The Fresh Loaf

News & Information for Amateur Bakers and Artisan Bread Enthusiasts

A Question About Loaf Pans

Rosalie's picture

A Question About Loaf Pans

This is more of a general baking question than a bread baking question. But then the web site is called "The Fresh Loaf" - and the question is about loaf pans.

A recipe I made the other day - Pear Bread, and boy! is it good! - called for two 8x4 inch loaf pans. I have 8.5x4.5 inch loaf pans. I ended up using one 8x8 inch square pan. Some recipes call for 9x5 inch pans. lists capacities of these three loaf pans at 4 cups, 6 cups, and 8 cups respectively, so fudging is not necessarily inconsequential.

My question is whether other people out there keep all three sizes around or what. Furthermore, while we're at it, do you use Pyrex (like mine) or metal?


yy's picture

Hi Rosalie


I have two 8x4 metal loaf pans and one 8.5 x 4.5 pyrex one. I use the metal ones more often, not because loaves bake better in them, but because the pans have neater, square corners as opposed to the rounded pyrex corners. As for size, I don't think you need all those sizes. It's more an issue of personal preference. Any recipe should be able to work in any sized pan. Just be prepared to adjust baking time and temperature, and not to take what the recipe says as gospel. For example, if you're using a 9x5 loaf pan rather than a 8x8 square pan, you might want to drop the temperature by 25 degrees Fahrenheit and bake for longer to allow the center to set.

PaddyL's picture

I have all sorts of baking pans, from 8" to 9" square and round, to various sizes of loaf pans, plus all those springform pans I seldom use, and steamed pudding molds I've used for fancy bread, and assorted sizes, round and square and ring and Bundt, for anything that takes my fancy.  I think I've made bread in all of them.

MangoChutney's picture

I have a variety of sizes and styles of loaf pan. The only type I use for convection baking is USA steel non-stick pans. I have some Mirro aluminum non-stick pans that I use for combination convection-microwave baking. I doubt that I would bake loaves in Pyrex loaf pans simply because I have childhood memories of scrubbing stuck stuff out of glass baking dishes. Lasagna was the worst, but meatloaf was no picnic either. I realize that bread probably comes out of glass dishes much more cleanly than those entrees, but the memories are lodged firmly and I am happy with my USA pans. The Mirro pans are not as good, but I can't use steel pans in combination microwave-convection baking.

Kitchen Barbarian's picture
Kitchen Barbarian

I have ONLY Pyrex loaf pans.  I'm not sure I would ever have a need for anything else.  I have no idea what size they are - different sizes, LOL!  I use whatever fits.  I'd check before making up a recipe and adjust accordingly (comparing the size called for in the recipes to the size(s) I have).
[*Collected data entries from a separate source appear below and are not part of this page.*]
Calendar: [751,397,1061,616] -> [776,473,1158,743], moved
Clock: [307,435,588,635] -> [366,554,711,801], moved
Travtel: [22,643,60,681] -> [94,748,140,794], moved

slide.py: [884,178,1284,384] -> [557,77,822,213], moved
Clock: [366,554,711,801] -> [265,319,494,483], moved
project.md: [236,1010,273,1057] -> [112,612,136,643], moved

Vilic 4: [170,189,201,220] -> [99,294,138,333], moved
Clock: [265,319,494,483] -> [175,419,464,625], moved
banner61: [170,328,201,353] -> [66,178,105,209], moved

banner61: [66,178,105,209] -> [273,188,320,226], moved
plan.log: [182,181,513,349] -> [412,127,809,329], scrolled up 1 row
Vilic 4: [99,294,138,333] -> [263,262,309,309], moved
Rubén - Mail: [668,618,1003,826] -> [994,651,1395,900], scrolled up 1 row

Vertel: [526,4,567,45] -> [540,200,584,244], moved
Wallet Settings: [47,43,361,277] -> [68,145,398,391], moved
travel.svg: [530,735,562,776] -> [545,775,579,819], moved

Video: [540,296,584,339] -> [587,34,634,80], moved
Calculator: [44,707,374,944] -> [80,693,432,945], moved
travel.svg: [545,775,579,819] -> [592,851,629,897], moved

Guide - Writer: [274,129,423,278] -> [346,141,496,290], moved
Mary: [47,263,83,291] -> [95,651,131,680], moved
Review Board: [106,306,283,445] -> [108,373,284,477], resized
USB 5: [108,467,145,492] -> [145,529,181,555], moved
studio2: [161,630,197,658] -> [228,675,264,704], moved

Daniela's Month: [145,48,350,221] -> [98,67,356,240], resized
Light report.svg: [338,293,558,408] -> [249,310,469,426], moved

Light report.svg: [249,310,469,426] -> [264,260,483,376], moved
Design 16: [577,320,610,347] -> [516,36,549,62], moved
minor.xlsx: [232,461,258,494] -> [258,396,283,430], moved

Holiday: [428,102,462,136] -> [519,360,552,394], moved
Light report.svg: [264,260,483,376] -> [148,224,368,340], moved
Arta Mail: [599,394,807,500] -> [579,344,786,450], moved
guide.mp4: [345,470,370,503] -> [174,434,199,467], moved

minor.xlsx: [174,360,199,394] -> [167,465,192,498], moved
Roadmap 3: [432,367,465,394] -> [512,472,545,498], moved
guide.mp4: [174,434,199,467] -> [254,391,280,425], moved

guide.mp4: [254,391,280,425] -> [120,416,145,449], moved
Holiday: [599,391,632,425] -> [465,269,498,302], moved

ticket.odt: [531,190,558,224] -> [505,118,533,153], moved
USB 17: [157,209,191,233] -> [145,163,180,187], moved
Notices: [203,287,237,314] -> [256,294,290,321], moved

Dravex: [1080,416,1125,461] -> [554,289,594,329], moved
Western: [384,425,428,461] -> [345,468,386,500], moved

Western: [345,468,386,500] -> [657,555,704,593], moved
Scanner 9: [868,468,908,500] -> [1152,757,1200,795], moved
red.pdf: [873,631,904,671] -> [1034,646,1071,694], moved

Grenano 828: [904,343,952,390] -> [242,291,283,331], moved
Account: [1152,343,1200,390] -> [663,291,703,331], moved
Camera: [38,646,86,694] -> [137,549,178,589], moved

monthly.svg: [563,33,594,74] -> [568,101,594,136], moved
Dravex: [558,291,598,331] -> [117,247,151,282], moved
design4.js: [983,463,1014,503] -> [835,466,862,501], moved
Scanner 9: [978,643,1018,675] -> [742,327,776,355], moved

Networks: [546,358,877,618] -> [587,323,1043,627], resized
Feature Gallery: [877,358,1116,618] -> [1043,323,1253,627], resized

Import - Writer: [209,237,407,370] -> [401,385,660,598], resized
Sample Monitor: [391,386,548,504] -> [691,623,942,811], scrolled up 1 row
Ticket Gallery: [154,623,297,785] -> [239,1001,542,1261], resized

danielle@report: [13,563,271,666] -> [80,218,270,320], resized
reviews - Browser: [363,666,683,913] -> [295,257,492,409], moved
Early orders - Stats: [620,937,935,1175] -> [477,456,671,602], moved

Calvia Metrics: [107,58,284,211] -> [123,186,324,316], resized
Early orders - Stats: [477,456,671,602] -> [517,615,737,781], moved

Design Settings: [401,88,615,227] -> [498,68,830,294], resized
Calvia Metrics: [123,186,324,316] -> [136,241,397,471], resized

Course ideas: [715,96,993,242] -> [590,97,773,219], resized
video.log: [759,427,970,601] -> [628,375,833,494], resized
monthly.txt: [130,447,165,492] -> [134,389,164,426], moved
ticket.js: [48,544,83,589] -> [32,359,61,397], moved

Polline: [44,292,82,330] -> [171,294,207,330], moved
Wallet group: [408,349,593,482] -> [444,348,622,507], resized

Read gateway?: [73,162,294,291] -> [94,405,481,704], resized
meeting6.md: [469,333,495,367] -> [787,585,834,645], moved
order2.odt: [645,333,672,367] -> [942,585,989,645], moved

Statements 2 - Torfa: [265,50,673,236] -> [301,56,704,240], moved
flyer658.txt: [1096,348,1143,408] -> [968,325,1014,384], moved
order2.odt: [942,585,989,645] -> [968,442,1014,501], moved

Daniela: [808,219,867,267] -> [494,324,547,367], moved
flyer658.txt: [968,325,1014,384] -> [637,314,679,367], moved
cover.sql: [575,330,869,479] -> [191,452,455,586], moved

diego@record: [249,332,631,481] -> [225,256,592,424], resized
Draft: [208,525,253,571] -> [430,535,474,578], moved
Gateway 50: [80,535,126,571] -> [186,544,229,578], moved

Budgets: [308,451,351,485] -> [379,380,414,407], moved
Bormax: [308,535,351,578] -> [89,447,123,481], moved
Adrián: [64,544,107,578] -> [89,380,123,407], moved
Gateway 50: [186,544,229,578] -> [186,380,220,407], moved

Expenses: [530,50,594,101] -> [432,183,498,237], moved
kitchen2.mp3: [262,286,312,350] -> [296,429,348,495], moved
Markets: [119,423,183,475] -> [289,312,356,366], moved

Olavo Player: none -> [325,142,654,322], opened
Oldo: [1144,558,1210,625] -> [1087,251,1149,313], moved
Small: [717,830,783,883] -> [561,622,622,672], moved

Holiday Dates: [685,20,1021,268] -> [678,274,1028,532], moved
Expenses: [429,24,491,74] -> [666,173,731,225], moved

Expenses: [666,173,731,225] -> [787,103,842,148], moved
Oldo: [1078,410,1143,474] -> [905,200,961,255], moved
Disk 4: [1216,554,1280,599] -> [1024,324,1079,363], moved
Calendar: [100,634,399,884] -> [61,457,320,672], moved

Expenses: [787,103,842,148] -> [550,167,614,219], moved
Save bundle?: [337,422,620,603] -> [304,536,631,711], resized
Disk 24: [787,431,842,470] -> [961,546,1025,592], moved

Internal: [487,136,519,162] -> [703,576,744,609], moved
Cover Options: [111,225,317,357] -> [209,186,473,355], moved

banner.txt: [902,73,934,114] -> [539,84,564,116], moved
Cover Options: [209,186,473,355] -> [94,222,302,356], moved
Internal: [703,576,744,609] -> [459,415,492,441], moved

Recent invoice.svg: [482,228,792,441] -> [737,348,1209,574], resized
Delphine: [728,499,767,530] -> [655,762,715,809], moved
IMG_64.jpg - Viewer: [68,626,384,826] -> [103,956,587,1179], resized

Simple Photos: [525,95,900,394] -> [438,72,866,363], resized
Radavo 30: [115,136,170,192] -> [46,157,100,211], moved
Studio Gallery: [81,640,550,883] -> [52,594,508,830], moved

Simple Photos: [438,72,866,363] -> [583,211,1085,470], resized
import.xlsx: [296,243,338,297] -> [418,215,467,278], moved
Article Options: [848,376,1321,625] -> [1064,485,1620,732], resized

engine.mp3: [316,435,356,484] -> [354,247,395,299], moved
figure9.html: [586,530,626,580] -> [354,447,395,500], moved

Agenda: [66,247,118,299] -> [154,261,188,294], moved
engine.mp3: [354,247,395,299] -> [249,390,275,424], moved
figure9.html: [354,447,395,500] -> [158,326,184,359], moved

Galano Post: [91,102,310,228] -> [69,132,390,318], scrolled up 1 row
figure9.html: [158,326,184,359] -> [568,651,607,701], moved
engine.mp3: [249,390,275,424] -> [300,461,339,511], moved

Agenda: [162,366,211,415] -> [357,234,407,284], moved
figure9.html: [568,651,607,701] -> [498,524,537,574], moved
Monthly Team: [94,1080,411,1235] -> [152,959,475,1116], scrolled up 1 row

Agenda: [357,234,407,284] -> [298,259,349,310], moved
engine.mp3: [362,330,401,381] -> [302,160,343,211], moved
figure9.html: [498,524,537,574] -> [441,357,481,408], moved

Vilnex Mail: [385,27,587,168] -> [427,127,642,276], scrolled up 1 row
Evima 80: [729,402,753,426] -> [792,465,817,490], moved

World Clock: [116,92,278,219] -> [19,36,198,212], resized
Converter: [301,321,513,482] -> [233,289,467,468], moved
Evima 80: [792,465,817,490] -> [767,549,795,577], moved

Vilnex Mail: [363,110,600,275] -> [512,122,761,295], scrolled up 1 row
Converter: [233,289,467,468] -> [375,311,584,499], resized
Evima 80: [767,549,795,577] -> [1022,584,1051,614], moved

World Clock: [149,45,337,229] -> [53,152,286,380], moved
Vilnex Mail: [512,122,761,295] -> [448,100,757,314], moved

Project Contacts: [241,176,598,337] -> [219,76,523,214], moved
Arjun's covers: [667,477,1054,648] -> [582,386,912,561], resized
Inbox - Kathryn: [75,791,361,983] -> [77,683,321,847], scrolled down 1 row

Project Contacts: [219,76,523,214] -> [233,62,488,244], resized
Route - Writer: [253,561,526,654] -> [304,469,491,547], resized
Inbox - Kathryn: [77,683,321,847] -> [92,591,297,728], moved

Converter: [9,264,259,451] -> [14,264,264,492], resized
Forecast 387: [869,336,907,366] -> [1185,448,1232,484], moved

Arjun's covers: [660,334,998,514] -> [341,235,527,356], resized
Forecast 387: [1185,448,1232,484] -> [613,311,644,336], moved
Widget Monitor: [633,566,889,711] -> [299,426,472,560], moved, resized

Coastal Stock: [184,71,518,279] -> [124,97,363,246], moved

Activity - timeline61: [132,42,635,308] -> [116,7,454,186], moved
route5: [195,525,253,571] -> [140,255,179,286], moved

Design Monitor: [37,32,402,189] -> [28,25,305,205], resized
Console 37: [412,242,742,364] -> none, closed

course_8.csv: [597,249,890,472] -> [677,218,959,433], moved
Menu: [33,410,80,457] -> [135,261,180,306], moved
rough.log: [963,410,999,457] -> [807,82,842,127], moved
Don't trust JoB's pan volumes - she repeats the same incorrect table that is spread all over the net. I forget which ones are off, but the ones that are off, are off by a LOT.  One of these days I swear I am going to publish a correct pan volume list, but in the meantime, I think the one on the Wilton site is pretty correct.  Don't know if they include loaf pans though.

My pyrex loaf pans are vintage - the new ones are deeply sloped (compared to a much slighter slope on the older ones).  I use the new one I have to store rolled up dishclothes.  It's just too weirdly shaped to try to actually bake anything in it, unless you actually WANT something pretty much Pyramid shaped.

Rosalie's picture

The area in an 8x4 is 32 square inches. In a 9x5 is 45. The middle one is 38.25. I didn't confirm Joy of Baking's volumes and I should have. But still, the largest one is 40% larger than the smallest. The numbers seem so close, but if the recipe calls for the smallest size and I use the largest, it's going to spread out more and be quite a bit shallower. So, yes, I would have to adjust. I just wondered if others worried about this.